*What this task involves:*
Echo every line of text in the listing below without any changes, and leave the pictures out of your answer.

(Stored data entries)
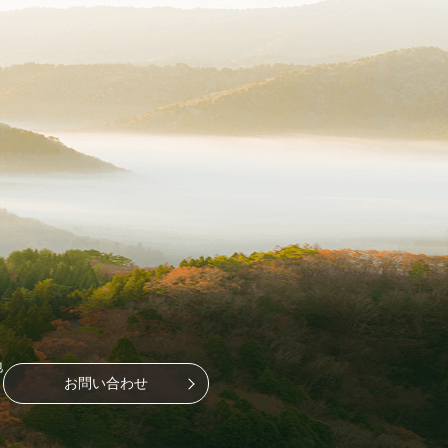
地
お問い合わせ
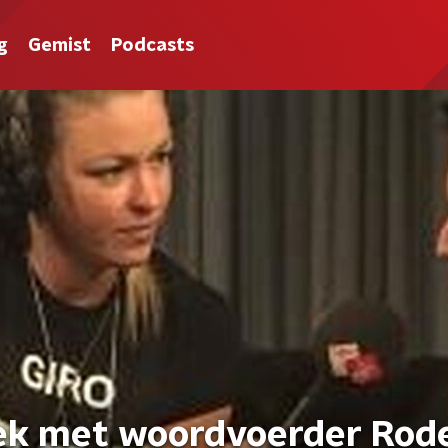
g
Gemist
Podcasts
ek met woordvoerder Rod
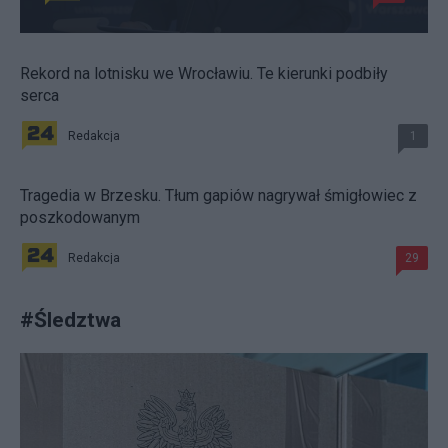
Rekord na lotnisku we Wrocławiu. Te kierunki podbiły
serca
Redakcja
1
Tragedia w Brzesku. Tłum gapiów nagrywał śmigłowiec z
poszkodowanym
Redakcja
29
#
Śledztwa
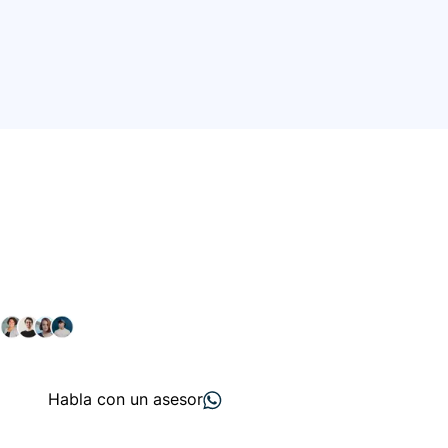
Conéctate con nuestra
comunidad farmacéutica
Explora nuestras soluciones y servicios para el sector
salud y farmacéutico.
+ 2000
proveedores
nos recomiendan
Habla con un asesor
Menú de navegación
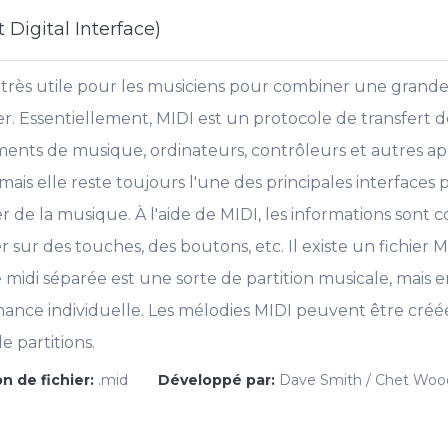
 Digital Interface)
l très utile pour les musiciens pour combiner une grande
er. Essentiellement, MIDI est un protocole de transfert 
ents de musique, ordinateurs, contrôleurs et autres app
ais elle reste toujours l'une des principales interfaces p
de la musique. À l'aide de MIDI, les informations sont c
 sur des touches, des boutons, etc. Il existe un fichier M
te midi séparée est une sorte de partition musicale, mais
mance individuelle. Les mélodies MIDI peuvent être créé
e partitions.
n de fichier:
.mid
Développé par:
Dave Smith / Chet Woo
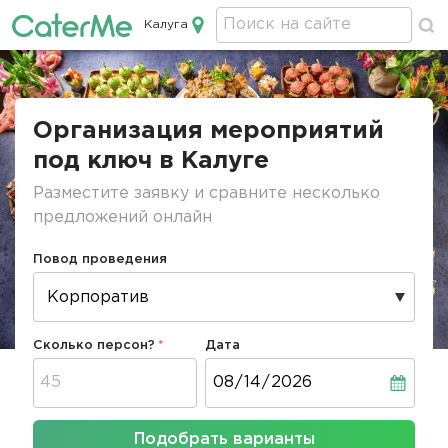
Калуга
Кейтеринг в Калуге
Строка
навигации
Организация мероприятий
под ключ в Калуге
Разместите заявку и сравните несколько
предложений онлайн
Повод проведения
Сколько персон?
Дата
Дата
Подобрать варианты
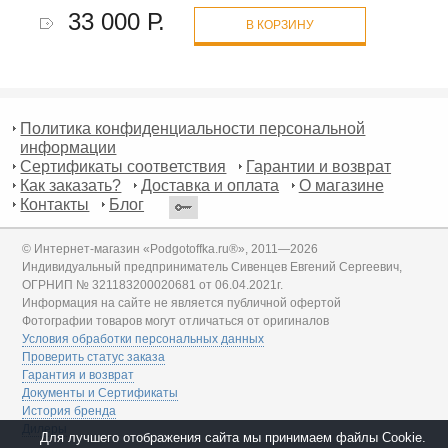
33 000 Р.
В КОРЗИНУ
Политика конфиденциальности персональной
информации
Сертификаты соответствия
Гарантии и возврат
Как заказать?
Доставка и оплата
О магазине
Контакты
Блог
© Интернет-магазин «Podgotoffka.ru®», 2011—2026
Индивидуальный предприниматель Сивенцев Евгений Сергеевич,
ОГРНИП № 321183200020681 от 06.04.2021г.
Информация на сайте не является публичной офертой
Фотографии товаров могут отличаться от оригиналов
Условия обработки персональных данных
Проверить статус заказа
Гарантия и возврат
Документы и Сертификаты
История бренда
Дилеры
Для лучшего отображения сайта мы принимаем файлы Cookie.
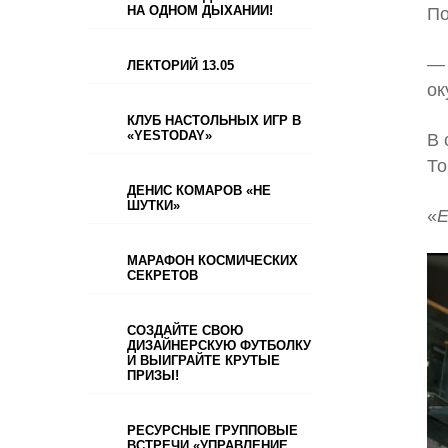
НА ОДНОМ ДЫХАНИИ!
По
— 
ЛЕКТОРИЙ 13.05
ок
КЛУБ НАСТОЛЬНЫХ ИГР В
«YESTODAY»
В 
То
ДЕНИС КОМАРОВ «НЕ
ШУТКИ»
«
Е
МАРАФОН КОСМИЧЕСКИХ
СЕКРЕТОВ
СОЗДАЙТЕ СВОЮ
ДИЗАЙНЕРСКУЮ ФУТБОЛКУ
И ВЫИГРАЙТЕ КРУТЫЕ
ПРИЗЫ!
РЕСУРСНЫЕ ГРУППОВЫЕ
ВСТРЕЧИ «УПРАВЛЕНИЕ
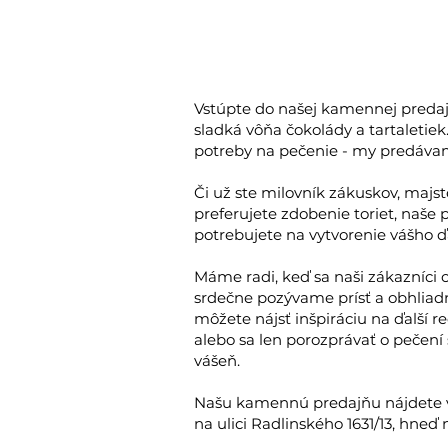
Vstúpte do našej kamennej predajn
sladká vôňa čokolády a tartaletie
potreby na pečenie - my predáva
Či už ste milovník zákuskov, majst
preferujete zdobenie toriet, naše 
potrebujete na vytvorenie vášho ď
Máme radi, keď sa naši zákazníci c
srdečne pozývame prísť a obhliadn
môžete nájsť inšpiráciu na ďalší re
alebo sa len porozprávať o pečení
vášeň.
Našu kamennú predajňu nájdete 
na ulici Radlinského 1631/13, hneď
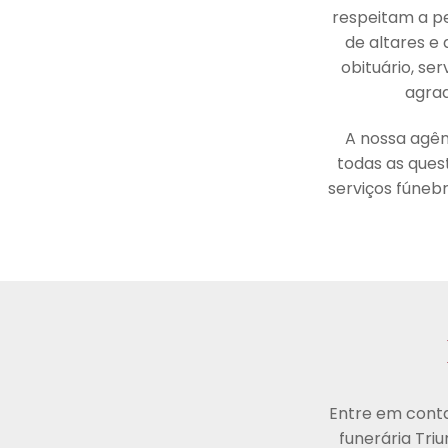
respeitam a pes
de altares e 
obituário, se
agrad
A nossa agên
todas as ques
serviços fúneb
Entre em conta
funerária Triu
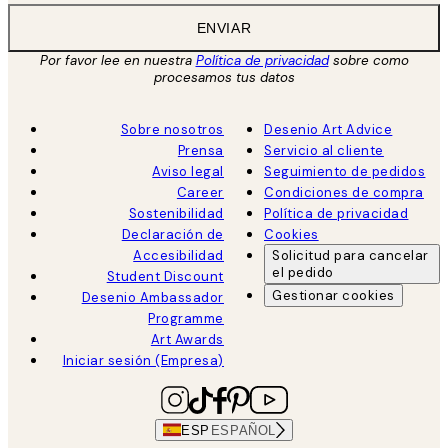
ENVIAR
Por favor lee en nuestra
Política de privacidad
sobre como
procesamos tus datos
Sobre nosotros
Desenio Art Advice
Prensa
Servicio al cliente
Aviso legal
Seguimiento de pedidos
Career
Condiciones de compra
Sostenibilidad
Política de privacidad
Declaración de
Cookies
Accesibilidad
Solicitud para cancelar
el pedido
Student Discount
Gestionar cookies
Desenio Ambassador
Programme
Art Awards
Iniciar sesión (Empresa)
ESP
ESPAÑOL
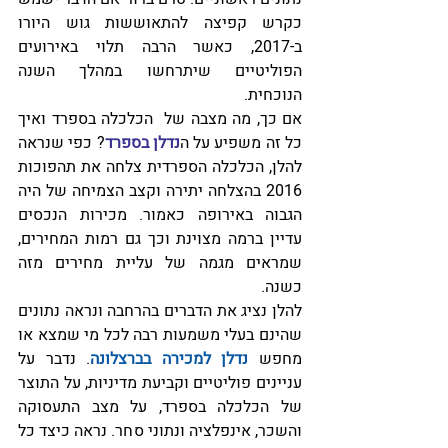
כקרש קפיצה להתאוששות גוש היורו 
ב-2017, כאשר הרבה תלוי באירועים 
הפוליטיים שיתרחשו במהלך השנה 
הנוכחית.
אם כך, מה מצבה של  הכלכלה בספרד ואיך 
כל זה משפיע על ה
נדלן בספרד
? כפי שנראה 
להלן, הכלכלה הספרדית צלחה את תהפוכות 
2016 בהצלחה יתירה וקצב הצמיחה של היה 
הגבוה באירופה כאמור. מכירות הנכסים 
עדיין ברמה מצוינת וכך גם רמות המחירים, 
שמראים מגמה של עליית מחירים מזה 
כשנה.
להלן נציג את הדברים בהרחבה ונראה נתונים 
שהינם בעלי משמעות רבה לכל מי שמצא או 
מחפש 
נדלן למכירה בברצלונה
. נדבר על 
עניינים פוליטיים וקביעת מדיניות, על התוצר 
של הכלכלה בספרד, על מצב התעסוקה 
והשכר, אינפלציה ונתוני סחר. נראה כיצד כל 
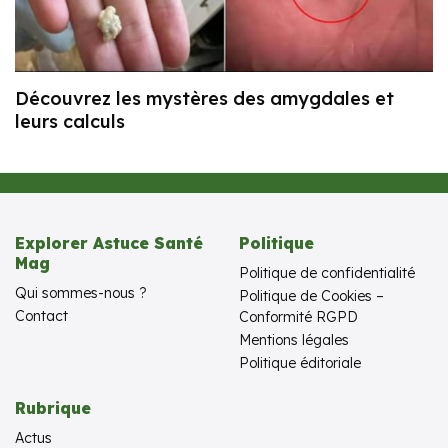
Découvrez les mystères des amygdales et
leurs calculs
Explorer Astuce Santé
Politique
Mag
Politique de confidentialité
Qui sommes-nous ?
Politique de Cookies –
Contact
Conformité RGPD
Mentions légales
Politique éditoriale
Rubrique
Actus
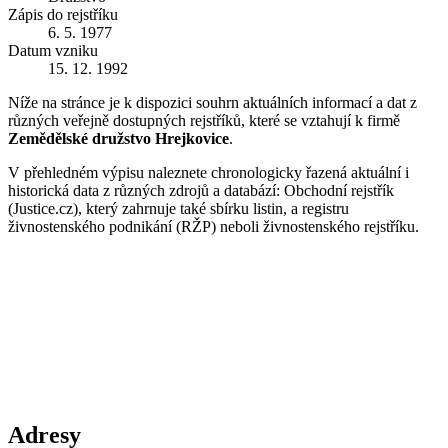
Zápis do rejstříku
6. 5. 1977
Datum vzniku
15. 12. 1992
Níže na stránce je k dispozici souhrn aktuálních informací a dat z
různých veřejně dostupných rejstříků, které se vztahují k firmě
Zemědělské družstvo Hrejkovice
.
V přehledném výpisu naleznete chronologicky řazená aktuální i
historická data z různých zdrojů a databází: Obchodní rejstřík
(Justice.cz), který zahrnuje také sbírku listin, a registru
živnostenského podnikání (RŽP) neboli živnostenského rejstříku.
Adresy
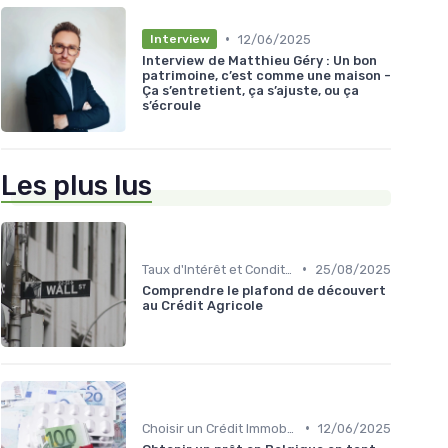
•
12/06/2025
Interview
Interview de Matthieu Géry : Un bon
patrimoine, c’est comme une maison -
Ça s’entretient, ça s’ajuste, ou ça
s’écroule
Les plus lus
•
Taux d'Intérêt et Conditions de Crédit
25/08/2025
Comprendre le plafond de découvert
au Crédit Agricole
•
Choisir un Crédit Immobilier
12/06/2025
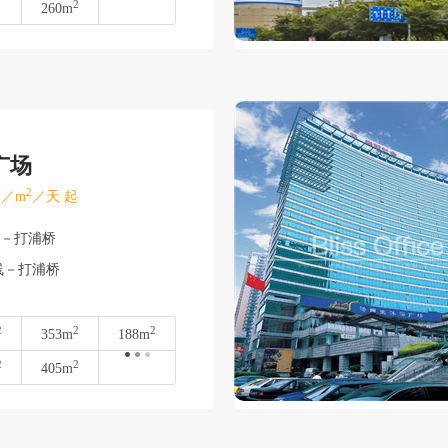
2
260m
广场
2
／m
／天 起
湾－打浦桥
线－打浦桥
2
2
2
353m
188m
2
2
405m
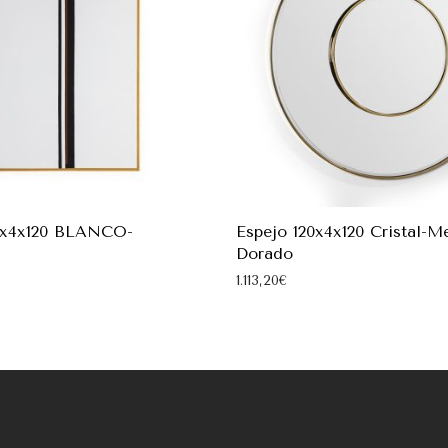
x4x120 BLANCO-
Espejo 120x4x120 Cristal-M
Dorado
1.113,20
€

*Result for this exercise:*
地
お問い合わせ
g
Gemist
Podcasts
ek met woordvoerder Rod
Rekord na lotnisku we Wrocławiu. Te kierunki podbiły
serca
Redakcja
1
Tragedia w Brzesku. Tłum gapiów nagrywał śmigłowiec z
poszkodowanym
Redakcja
29
#
Śledztwa
Conéctate con nuestra
comunidad farmacéutica
Explora nuestras soluciones y servicios para el sector
salud y farmacéutico.
+ 2000
proveedores
nos recomiendan
Habla con un asesor
Menú de navegación
 Digital Interface)
l très utile pour les musiciens pour combiner une grande
er. Essentiellement, MIDI est un protocole de transfert 
ents de musique, ordinateurs, contrôleurs et autres app
ais elle reste toujours l'une des principales interfaces p
de la musique. À l'aide de MIDI, les informations sont c
 sur des touches, des boutons, etc. Il existe un fichier M
te midi séparée est une sorte de partition musicale, mais
mance individuelle. Les mélodies MIDI peuvent être créé
e partitions.
n de fichier:
.mid
Développé par:
Dave Smith / Chet Woo
Калуга
Кейтеринг в Калуге
Строка
навигации
Организация мероприятий
под ключ в Калуге
Разместите заявку и сравните несколько
предложений онлайн
Повод проведения
Сколько персон?
Дата
Дата
Подобрать варианты
33 000 Р.
В КОРЗИНУ
Политика конфиденциальности персональной
информации
Сертификаты соответствия
Гарантии и возврат
Как заказать?
Доставка и оплата
О магазине
Контакты
Блог
© Интернет-магазин «Podgotoffka.ru®», 2011—2026
Индивидуальный предприниматель Сивенцев Евгений Сергеевич,
ОГРНИП № 321183200020681 от 06.04.2021г.
Информация на сайте не является публичной офертой
Фотографии товаров могут отличаться от оригиналов
Условия обработки персональных данных
Проверить статус заказа
Гарантия и возврат
Документы и Сертификаты
История бренда
Дилеры
Для лучшего отображения сайта мы принимаем файлы Cookie.
НА ОДНОМ ДЫХАНИИ!
По
— 
ЛЕКТОРИЙ 13.05
ок
КЛУБ НАСТОЛЬНЫХ ИГР В
«YESTODAY»
В 
То
ДЕНИС КОМАРОВ «НЕ
ШУТКИ»
«
Е
МАРАФОН КОСМИЧЕСКИХ
СЕКРЕТОВ
СОЗДАЙТЕ СВОЮ
ДИЗАЙНЕРСКУЮ ФУТБОЛКУ
И ВЫИГРАЙТЕ КРУТЫЕ
ПРИЗЫ!
РЕСУРСНЫЕ ГРУППОВЫЕ
ВСТРЕЧИ «УПРАВЛЕНИЕ
Vstúpte do našej kamennej predajn
sladká vôňa čokolády a tartaletie
potreby na pečenie - my predáva
Či už ste milovník zákuskov, majst
preferujete zdobenie toriet, naše 
potrebujete na vytvorenie vášho ď
Máme radi, keď sa naši zákazníci c
srdečne pozývame prísť a obhliadn
môžete nájsť inšpiráciu na ďalší re
alebo sa len porozprávať o pečení
vášeň.
Našu kamennú predajňu nájdete 
na ulici Radlinského 1631/13, hneď
respeitam a pes
de altares e 
obituário, se
agrad
A nossa agên
todas as ques
serviços fúneb
Entre em conta
funerária Triu
ENVIAR
Por favor lee en nuestra
Política de privacidad
sobre como
procesamos tus datos
Sobre nosotros
Desenio Art Advice
Prensa
Servicio al cliente
Aviso legal
Seguimiento de pedidos
Career
Condiciones de compra
Sostenibilidad
Política de privacidad
Declaración de
Cookies
Accesibilidad
Solicitud para cancelar
el pedido
Student Discount
Gestionar cookies
Desenio Ambassador
Programme
Art Awards
Iniciar sesión (Empresa)
ESP
ESPAÑOL
כקרש קפיצה להתאוששות גוש היורו 
ב-2017, כאשר הרבה תלוי באירועים 
הפוליטיים שיתרחשו במהלך השנה 
הנוכחית.
אם כך, מה מצבה של  הכלכלה בספרד ואיך 
כל זה משפיע על ה
נדלן בספרד
? כפי שנראה 
להלן, הכלכלה הספרדית צלחה את תהפוכות 
2016 בהצלחה יתירה וקצב הצמיחה של היה 
הגבוה באירופה כאמור. מכירות הנכסים 
עדיין ברמה מצוינת וכך גם רמות המחירים, 
שמראים מגמה של עליית מחירים מזה 
כשנה.
להלן נציג את הדברים בהרחבה ונראה נתונים 
שהינם בעלי משמעות רבה לכל מי שמצא או 
מחפש 
נדלן למכירה בברצלונה
. נדבר על 
עניינים פוליטיים וקביעת מדיניות, על התוצר 
של הכלכלה בספרד, על מצב התעסוקה 
והשכר, אינפלציה ונתוני סחר. נראה כיצד כל 
Découvrez les mystères des amygdales et
leurs calculs
Explorer Astuce Santé
Politique
Mag
Politique de confidentialité
Qui sommes-nous ?
Politique de Cookies –
Contact
Conformité RGPD
Mentions légales
Politique éditoriale
Rubrique
Actus
Zápis do rejstříku
6. 5. 1977
Datum vzniku
15. 12. 1992
Níže na stránce je k dispozici souhrn aktuálních informací a dat z
různých veřejně dostupných rejstříků, které se vztahují k firmě
Zemědělské družstvo Hrejkovice
.
V přehledném výpisu naleznete chronologicky řazená aktuální i
historická data z různých zdrojů a databází: Obchodní rejstřík
(Justice.cz), který zahrnuje také sbírku listin, a registru
živnostenského podnikání (RŽP) neboli živnostenského rejstříku.
Adresy
•
12/06/2025
Interview
Interview de Matthieu Géry : Un bon
patrimoine, c’est comme une maison -
Ça s’entretient, ça s’ajuste, ou ça
s’écroule
Les plus lus
•
Taux d'Intérêt et Conditions de Crédit
25/08/2025
Comprendre le plafond de découvert
au Crédit Agricole
•
Choisir un Crédit Immobilier
12/06/2025
2
260m
广场
2
／m
／天 起
湾－打浦桥
线－打浦桥
2
2
2
353m
188m
2
2
405m
x4x120 BLANCO-
Espejo 120x4x120 Cristal-M
Dorado
1.113,20
€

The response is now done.